Pete se registró los bolsillos y le entregó un cuadradito de goma. El indio se lo colocó entre los blancos dientes y continuó:

—Empezaron a torturarnos. En este aspecto, nosotros no somos como los indios americanos. No resistimos la tortura bien. Consideré que era prudente aconsejar a Rubio que dijera lo que supiese.

—¿Rubio habló?

—Sí. Uno se alegra mucho de poder hablar después de un tratamiento como el que nos aplicaron.

El indio levantó las manos y enseñó las heridas de sus muñecas.

—Rubio dijo que me traía a mí para leer las inscripciones completas, pero que cuando él examinó los trozos de piedra había podido descifrar las palabras “documentos” y “enterrados” y “Cañón Chepultec”.

Pete hizo un gesto de satisfacción. Sabía ahora por qué el jefe de los bandidos había empleado a éstos en hacer funcionar los tractores a lo largo del Cañón.

—Yo tengo en Sutter´s Bend, y en lugar seguro, tres trozos de aquella piedra —dijo Pete—. Supongo que podrá leerlos sin dificultad.

—Puedo —contestó el indio.

Los negros ojos del joven Cori brillaron de un modo extraño.
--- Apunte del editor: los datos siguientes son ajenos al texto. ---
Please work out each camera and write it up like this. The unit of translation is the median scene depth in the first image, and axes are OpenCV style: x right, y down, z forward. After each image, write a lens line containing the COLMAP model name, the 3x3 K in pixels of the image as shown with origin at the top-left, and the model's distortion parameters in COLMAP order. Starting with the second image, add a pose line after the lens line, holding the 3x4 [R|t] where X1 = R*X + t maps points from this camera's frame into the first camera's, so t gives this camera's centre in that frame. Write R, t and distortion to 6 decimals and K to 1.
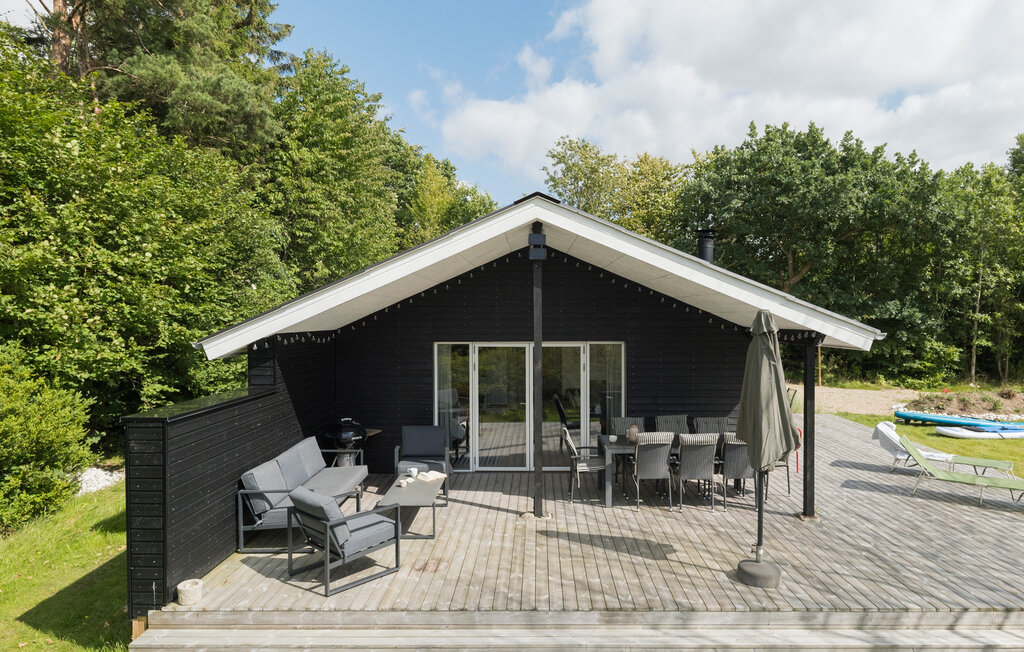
lens RADIAL K [[663.6, 0, 515.9], [0, 663.6, 327.6], [0, 0, 1]] dist [0.003022, -0.001577]
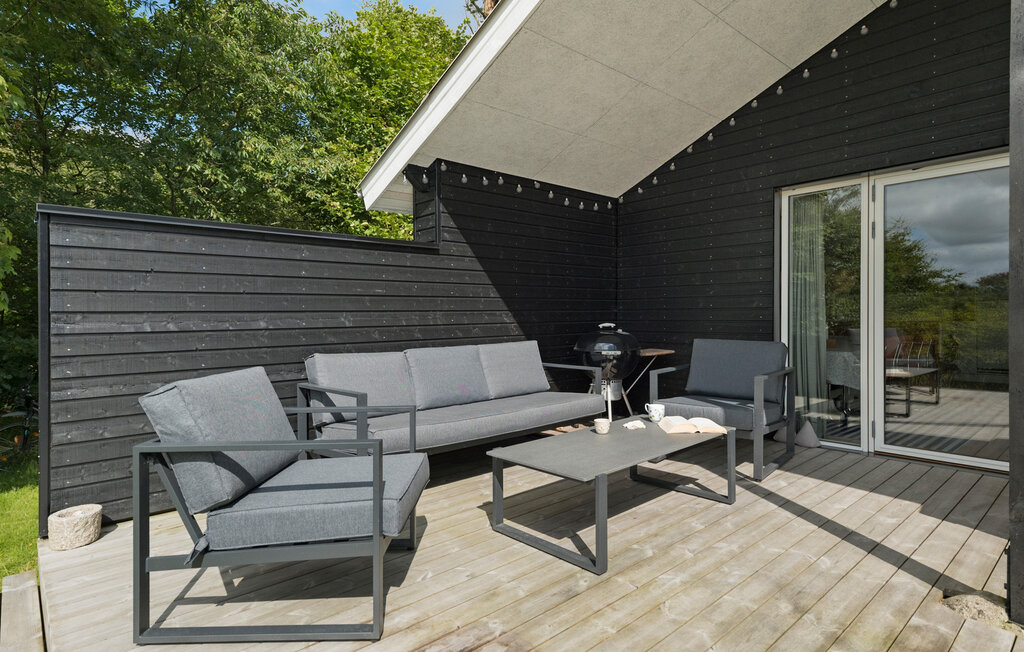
lens RADIAL K [[537.8, 0, 480.3], [0, 537.8, 325.5], [0, 0, 1]] dist [0.017545, 0.001244]
pose [[0.678510, 0.010699, -0.734513, 0.018239], [-0.013384, 0.999908, 0.002201, 0.071057], [0.734469, 0.008337, 0.678591, 0.291476]]
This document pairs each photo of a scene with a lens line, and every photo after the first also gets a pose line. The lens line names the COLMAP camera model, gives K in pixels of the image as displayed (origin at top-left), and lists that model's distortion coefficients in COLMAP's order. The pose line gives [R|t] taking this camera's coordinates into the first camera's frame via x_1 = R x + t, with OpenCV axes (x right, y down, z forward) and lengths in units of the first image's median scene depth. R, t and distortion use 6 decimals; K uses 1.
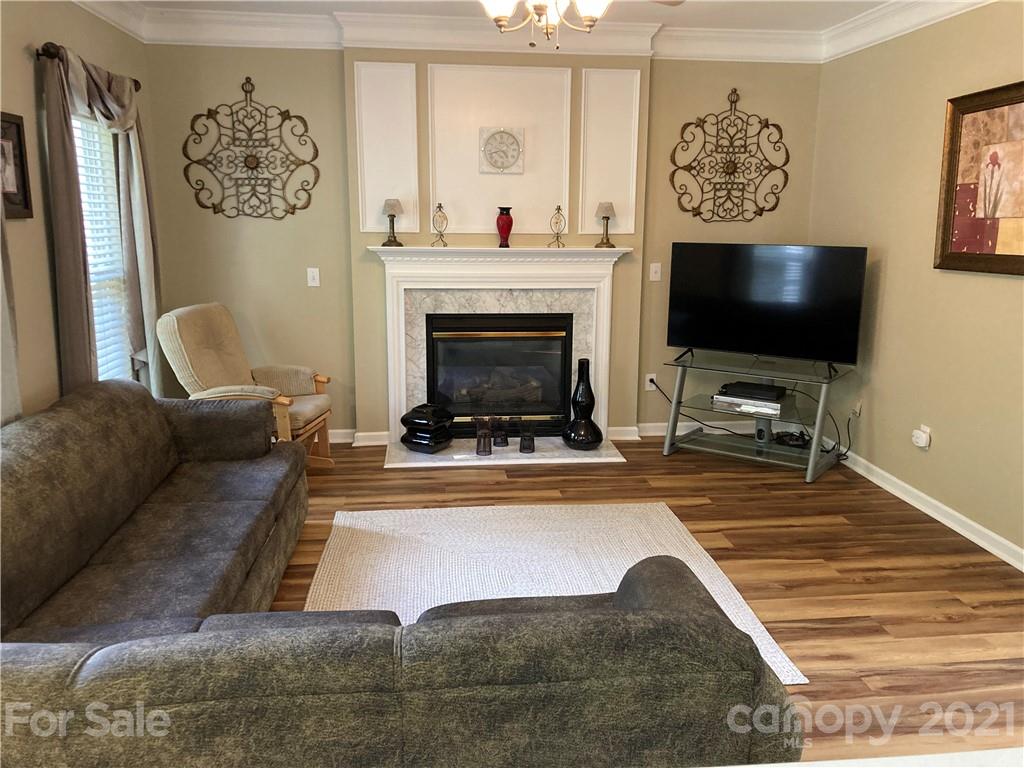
lens RADIAL K [[839.5, 0, 516.7], [0, 839.5, 371.1], [0, 0, 1]] dist [0.043855, -0.038409]
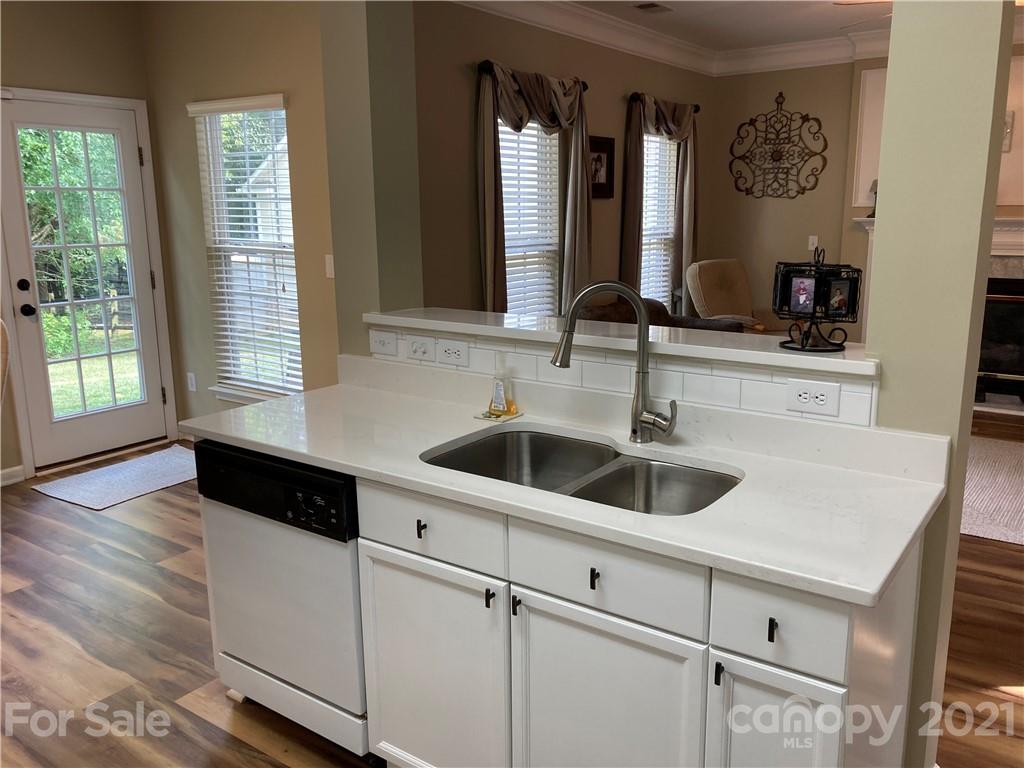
lens RADIAL K [[839.5, 0, 516.1], [0, 839.5, 376.7], [0, 0, 1]] dist [0.043855, -0.038409]
pose [[0.742333, 0.121461, -0.658930, 0.306336], [-0.111121, 0.992131, 0.057693, 0.069408], [0.660752, 0.030394, 0.749988, -0.268748]]
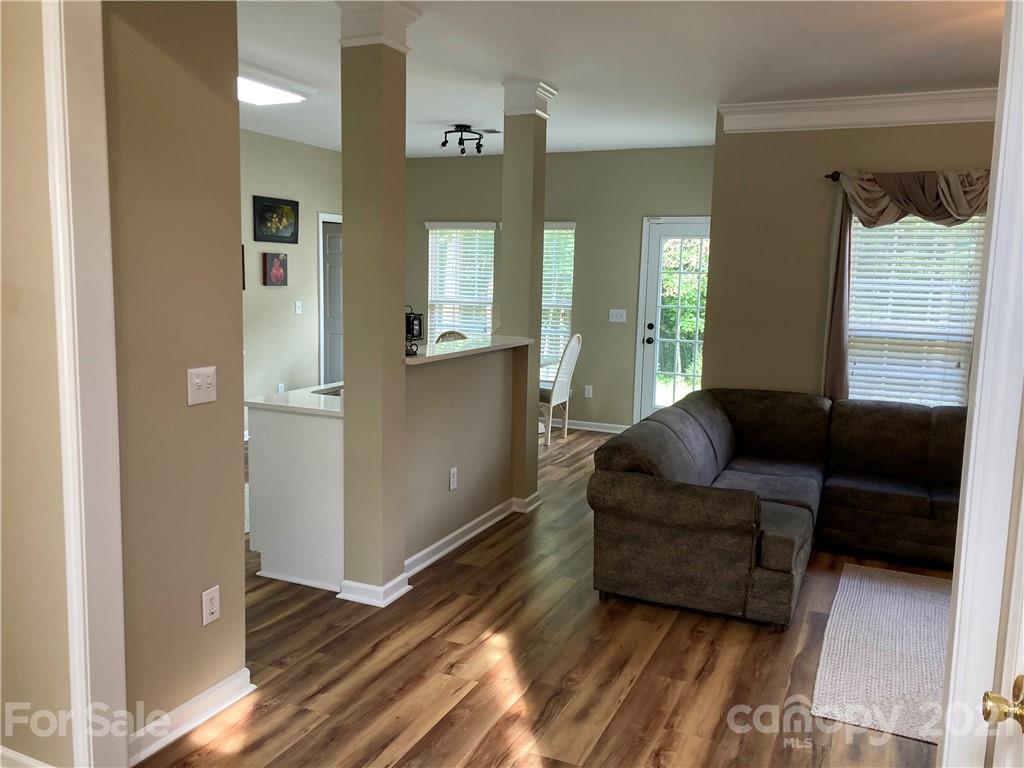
lens RADIAL K [[839.5, 0, 532.9], [0, 839.5, 375.7], [0, 0, 1]] dist [0.043855, -0.038409]
pose [[-0.503797, 0.083296, -0.859796, 0.759349], [-0.194749, 0.958762, 0.206997, -0.103688], [0.841582, 0.271729, -0.466800, 0.594895]]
—Rubio me dijo que usted ofreció pagar por leer esas inscripciones —añadió—. Yo me consideraría pagado si usted me dejase a solas con estos hombres que nos tuvieron cautivos. ¿Me lo concederá usted, sheriff?

Pede advirtió el odio mortal que expresaban aquellos negros ojos. Aunque culto y agradable, el joven indio era probablemente un experto en torturas.

—No. Lo siento; pero estos hombres tienen que ir a la ciudad a responder a sus delitos ante la Ley. Es mi deber.

El joven Cori se encogió de hombros.

Muy bien —dijo—. Supongo que esos son los procedimientos americanos. Pero creo que los nuestros son mejores. Los criminales escapan a veces a la ley, o no son suficientemente castigados. Con nuestros métodos no escapan nunca.

Pete interrogó a los bandidos, ya bien atados por Teeny y “Miserias”. Como esperaba, fingieron no saber más que lo que él ya conocía. El jefe era el hombre de la capa y el antifaz. Ellos nunca le habían visto la cara. Recibían sus órdenes por intermedio de Reese Spence, que era el lugarteniente del miserioso criminal.

—“¡All right!” —dijo Pete, al terminar—. ¿Dónde están vuestros caballos?

Uno de los bandidos explicó que los caballos estaban trabados en un Cañón ciego, a pocos metros de allí.

—Vete a buscarlos, Teeny —ordenó Pete.

Tenía prisa por volver a Sutter´s Bend y enterarse de lo que decía la inscripción de las piedras, causa de tantas muertes y derramamientos de sangre.